- by New Deal democrat
There’s no significant economic news until Wednsday’s jobs report, as to which Scott Bessent gave an interview this morning on CNBC which amounted to, “Don’t Panic!!!” Which I am sure inspires confidence in everybody (I’ve been expecting downward revisions to much of last year as part of the annual benchmarking, so that could be primarily what we will see).
Anyway, another important report later this week will be an updated CPI, as to which the important dynamics are shelter (where I’ve been expecting disinflation) and all other components (as to which I’ve been expecting re-inflation).

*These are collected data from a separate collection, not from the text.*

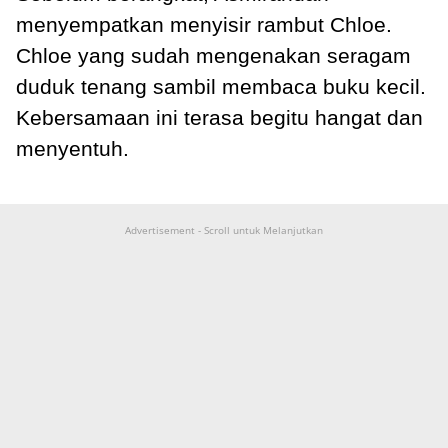
menyempatkan menyisir rambut Chloe.
Chloe yang sudah mengenakan seragam
duduk tenang sambil membaca buku kecil.
Kebersamaan ini terasa begitu hangat dan
menyentuh.
Advertisement - Scroll untuk Melanjutkan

In any event, the BLS finally updated its “New-“ and “All Tenants Rent Index” last week.
To recapitulate, the “New Tenants” index is very leading, but very noisy; whereas the “All Tenants” index is less leading, but generally does follow the “new tenants” index, but leads with far closer correlation the shelter component of CPI.
In Q2, the new tenants measure fell off a cliff, with an actual negative YoY number, at -2.4%, while the All Tenants component remained positive, at +3.3% YoY. As per above, both led the shelter component of CPI:
In the Q3 report released last week, the “New Tenants” component rebounded to +1.2%, while the “All Tenants” component disinflated further, to 2.9% YoY:
Unfortunately, I haven’t been able to find a graph showing the updated “All Tenants” component, which is why I showed you the first graph above.
As I’ve been updating over the past several months, the FHFA and Case Shiller repeat home sales indexes (not shown) have been at nearly 15 year lows in the vicinity of +1.5% YoY for the past few months. The latest New- and All-Tenants Rent index confirms that disinflation in the rental market.
Because both of these lead CPI for shelter with a substantial delay, this is potent information suggesting that this important component of the CPI is going to continue to show slowing inflation from its last reading of +3.2% YoY (itself a 4 year low) in the months ahead.